Some college students explore academic majors to find out what they want to do for a career. For others, it is a calling that comes from experience, and sometimes that experience is not a positive thing.
“My life has been spent in addiction,” said Melody Montgomery of Livingston. “I’ve been in and out of jail since I was young. I quit high school in the 10th grade. I actually took one of my GED (high school diploma) tests in jail.”
That initiative took her to Vol State at 43 years of age. She had a singular purpose: “I want to work with women who have been involved in drugs and alcohol,” she said. “I like showing people that there is hope; that there is a life beyond addiction.”
She’s already making a difference as a house manager at a Christian reentry home in Cookeville. The facility helps people in recovery come back into the community. And her work doesn’t stop there. She and her husband, Danny, share their tough experiences on the road.
“My husband found the Lord in prison and today we do prison ministry all across the Southeast.”
You would imagine, with that kind of enthusiasm for helping others, that Melody would be fond of public speaking. That wasn’t the case.
“Cindy Tallent taught my Speech class at Vol State. She pushed me way outside my comfort zone. She believed in me when I didn’t. I am not a speaker. And yet, I went to a state competition for public speech and won bronze.”

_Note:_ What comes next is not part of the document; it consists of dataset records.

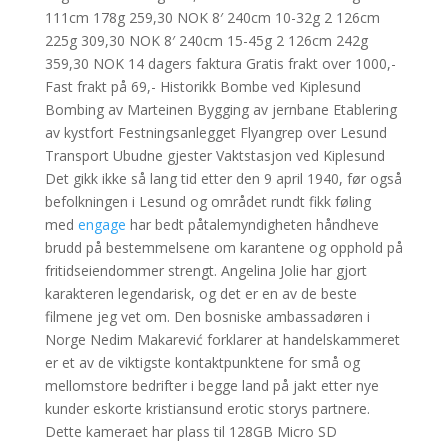
111cm 178g 259,30 NOK 8′ 240cm 10-32g 2 126cm
225g 309,30 NOK 8′ 240cm 15-45g 2 126cm 242g
359,30 NOK 14 dagers faktura Gratis frakt over 1000,-
Fast frakt på 69,- Historikk Bombe ved Kiplesund
Bombing av Marteinen Bygging av jernbane Etablering
av kystfort Festningsanlegget Flyangrep over Lesund
Transport Ubudne gjester Vaktstasjon ved Kiplesund
Det gikk ikke så lang tid etter den 9 april 1940, før også
befolkningen i Lesund og området rundt fikk føling
med
engage
har bedt påtalemyndigheten håndheve
brudd på bestemmelsene om karantene og opphold på
fritidseiendommer strengt. Angelina Jolie har gjort
karakteren legendarisk, og det er en av de beste
filmene jeg vet om. Den bosniske ambassadøren i
Norge Nedim Makarević forklarer at handelskammeret
er et av de viktigste kontaktpunktene for små og
mellomstore bedrifter i begge land på jakt etter nye
kunder eskorte kristiansund erotic storys partnere.
Dette kameraet har plass til 128GB Micro SD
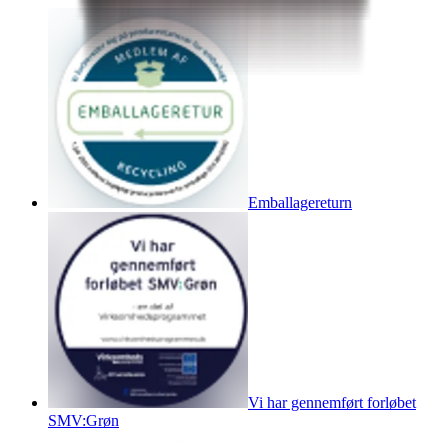
Emballagereturn
Vi har gennemført forløbet
SMV:Grøn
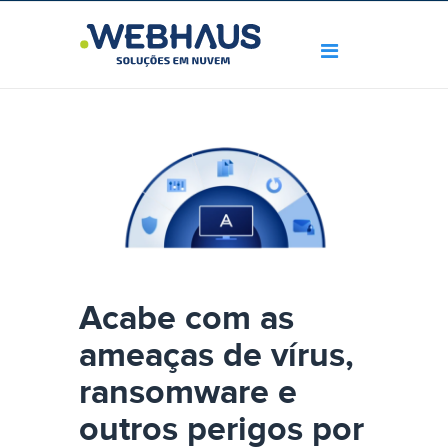
Acabe com as
ameaças de vírus,
ransomware e
outros perigos por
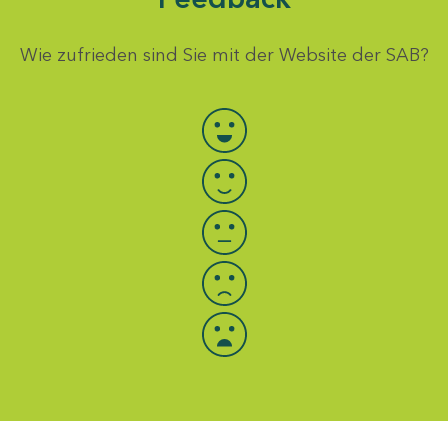
Wie zufrieden sind Sie mit der Website der SAB?
Bewertung auswählen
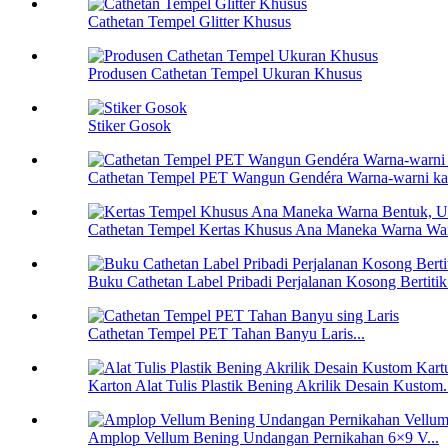
Cathetan Tempel Glitter Khusus
Produsen Cathetan Tempel Ukuran Khusus
Stiker Gosok
Cathetan Tempel PET Wangun Gendéra Warna-warni ka
Cathetan Tempel Kertas Khusus Ana Maneka Warna Wan
Buku Cathetan Label Pribadi Perjalanan Kosong Bertitik
Cathetan Tempel PET Tahan Banyu Laris...
Karton Alat Tulis Plastik Bening Akrilik Desain Kustom.
Amplop Vellum Bening Undangan Pernikahan 6×9 V...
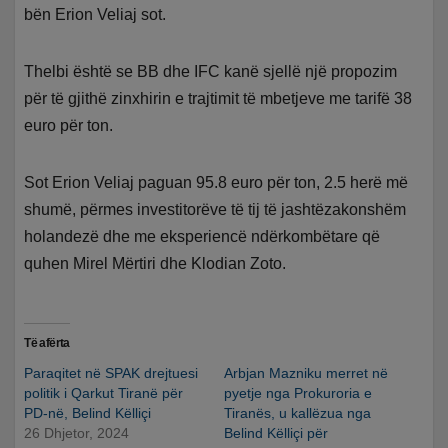
bën Erion Veliaj sot.
Thelbi është se BB dhe IFC kanë sjellë një propozim
për të gjithë zinxhirin e trajtimit të mbetjeve me tarifë 38
euro për ton.
Sot Erion Veliaj paguan 95.8 euro për ton, 2.5 herë më
shumë, përmes investitorëve të tij të jashtëzakonshëm
holandezë dhe me eksperiencë ndërkombëtare që
quhen Mirel Mërtiri dhe Klodian Zoto.
Të afërta
Paraqitet në SPAK drejtuesi
Arbjan Mazniku merret në
politik i Qarkut Tiranë për
pyetje nga Prokuroria e
PD-në, Belind Këlliçi
Tiranës, u kallëzua nga
26 Dhjetor, 2024
Belind Këlliçi për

She also served as a President’s Ambassador at Vol State, a prestigious scholarship program that involves many public events.  Montgomery is considering attending Tennessee Tech for social work. She said she will miss the faculty and staff at Vol State.
“Vol State has been my home. The people at the Livingston campus have been my family. I was so nervous going in and everyone made me feel comfortable.”
Husband Danny and her son, 23-year-old Coty Ray, will watch Melody walk across the graduation stage on Saturday.